Serve esta longa (mas necessária) introdução para dar a conhecer aos leitores desta revista um pintor que, escapando-nos até ao momento a sua obra pictórica, temos agora mais certezas documentais de ter sido um oficial da maior importância regional na segunda metade do século XVI. O seu nome, Manuel Fernandes, até parece relacionar-se com o homónimo pintor-dourador de Évora. Mas o facto de ser natural de Estremoz e aqui residente mostra claramente tratar-se de um outro pintor e de maior fama.

Na verdade, não é um nome sem história, pois com muita probabilidade é ele quem dá nome à (atual) Rua do Pintor daquela cidade alentejana, sendo topónimo já existente no início do século XVII. A sua reiterada presença nos registos paroquiais de Santo André de Estremoz é o melhor indicador de claro estatuto social.

Mas como oficial de pintura apenas o tínhamos registado a pintar para a câmara estremocense (1558) e para as Maltesas de Estremoz (1583), neste último caso provavelmente o retábulo da capela-mor da igreja.
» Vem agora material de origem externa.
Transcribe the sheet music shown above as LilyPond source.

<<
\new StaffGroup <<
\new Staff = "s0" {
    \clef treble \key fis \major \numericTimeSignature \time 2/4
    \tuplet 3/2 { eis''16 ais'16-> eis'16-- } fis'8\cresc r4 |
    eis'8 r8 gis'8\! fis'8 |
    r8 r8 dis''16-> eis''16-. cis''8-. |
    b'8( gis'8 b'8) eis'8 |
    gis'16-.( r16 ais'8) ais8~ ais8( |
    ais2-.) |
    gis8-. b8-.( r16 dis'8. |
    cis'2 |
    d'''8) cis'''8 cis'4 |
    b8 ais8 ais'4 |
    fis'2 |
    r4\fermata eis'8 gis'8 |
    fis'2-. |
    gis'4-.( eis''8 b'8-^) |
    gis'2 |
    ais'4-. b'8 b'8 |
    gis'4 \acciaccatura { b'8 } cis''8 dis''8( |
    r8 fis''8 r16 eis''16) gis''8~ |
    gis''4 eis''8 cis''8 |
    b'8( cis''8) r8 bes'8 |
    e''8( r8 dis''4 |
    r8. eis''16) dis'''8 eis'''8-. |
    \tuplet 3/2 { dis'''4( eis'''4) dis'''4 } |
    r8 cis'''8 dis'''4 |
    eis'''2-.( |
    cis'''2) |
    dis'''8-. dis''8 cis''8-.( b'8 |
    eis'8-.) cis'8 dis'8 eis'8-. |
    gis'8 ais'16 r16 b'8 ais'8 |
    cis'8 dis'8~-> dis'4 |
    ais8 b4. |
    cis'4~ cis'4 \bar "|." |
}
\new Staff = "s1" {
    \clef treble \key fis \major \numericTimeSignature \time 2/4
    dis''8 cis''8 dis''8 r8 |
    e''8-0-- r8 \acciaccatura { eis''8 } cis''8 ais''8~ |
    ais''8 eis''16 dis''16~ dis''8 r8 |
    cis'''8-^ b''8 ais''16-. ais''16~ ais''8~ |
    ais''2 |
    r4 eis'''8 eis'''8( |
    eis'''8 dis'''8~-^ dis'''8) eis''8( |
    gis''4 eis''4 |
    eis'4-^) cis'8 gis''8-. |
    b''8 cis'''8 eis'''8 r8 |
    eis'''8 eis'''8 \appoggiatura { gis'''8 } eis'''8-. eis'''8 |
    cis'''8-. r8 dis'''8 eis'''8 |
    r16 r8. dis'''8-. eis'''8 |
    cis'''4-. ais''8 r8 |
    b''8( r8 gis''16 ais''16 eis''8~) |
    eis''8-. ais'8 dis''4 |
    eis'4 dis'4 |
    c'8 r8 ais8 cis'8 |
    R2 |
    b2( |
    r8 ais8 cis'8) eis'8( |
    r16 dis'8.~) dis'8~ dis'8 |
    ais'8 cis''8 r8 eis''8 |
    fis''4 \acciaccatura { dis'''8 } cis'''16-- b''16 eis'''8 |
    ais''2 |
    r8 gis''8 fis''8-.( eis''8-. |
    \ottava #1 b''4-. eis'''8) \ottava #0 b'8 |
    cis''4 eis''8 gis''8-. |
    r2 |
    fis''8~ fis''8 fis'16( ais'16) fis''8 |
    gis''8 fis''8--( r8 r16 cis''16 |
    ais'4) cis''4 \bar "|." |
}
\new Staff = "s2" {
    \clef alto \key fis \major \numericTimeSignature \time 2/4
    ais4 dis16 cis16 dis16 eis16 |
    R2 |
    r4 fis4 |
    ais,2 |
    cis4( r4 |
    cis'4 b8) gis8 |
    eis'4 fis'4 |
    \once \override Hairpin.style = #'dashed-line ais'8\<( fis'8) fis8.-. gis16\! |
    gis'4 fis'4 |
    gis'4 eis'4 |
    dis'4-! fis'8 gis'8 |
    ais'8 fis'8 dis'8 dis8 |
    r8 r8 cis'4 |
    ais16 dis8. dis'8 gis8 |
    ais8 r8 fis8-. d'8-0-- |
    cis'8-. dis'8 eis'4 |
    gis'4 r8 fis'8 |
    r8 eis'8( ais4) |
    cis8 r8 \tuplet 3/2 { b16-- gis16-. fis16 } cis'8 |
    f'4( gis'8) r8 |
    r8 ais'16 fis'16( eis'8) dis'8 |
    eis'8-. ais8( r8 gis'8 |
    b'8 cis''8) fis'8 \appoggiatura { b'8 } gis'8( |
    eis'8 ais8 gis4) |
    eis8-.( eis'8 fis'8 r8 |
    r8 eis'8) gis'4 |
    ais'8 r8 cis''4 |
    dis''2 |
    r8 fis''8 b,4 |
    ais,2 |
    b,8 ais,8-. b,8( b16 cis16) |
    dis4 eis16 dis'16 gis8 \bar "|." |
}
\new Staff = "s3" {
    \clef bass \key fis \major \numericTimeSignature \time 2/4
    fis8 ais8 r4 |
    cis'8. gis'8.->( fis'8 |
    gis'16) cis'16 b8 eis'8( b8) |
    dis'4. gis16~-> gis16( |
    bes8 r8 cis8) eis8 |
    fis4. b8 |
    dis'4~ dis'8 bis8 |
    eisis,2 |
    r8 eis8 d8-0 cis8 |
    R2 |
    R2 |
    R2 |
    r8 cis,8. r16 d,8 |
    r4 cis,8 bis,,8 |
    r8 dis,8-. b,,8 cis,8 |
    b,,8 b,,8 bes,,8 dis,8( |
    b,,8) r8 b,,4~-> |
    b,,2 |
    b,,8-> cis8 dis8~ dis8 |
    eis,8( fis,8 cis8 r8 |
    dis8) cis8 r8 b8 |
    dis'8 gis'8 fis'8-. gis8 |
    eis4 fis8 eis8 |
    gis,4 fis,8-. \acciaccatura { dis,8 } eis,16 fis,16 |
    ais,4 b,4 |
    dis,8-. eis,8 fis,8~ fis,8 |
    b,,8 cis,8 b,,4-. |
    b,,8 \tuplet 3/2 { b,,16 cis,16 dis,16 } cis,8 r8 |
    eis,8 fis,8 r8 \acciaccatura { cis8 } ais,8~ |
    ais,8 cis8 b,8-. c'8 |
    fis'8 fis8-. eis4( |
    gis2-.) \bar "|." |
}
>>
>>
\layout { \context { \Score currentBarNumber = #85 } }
O que se não sabia (e isso faz toda a diferença na perceção qualitativa da sua obra) é que ele, vindo de pintar o retábulo da igreja paroquial da aldeia de Seda (1563), também produz neste ano um retábulo para o Convento de Avis por contrato com D. Jorge de Lencastre (1548-78), conforme se documenta no cartório de Avis: “Manuel Fernandes pintor natural da vila de Estremoz que ora esta em esta vila [de Avis] pintando o retábulo do senhor Dom Jorge de Lencastre prior-mor do convento desta vila”. (Arquivo Distrital de Portalegre, Cartório Notarial de Avis, Cx.12, fls. 59v- 60).

Trata-se, sem dúvida, de um pintor muito requisitado e com a melhor clientela da região, a quem continua a faltar, infelizmente, obra pictórica em contexto (o que não significa perdida). Um caso mais, pois, de um pintor regional até aqui desconhecido com longa carreira artística na região alto-alentejana, cuja obra vale bem a pena indagar.

Seja, pois, este testemunho documental uma prova mais de como na sombra dos grandes mestres continua escondido um património autoral inexplorado a que importa dar mais atenção e valor. Na verdade, um investimento necessário que é também um caminho possível, e certamente decisivo, para fortalecer a identidade cultural destes nossos territórios interiores.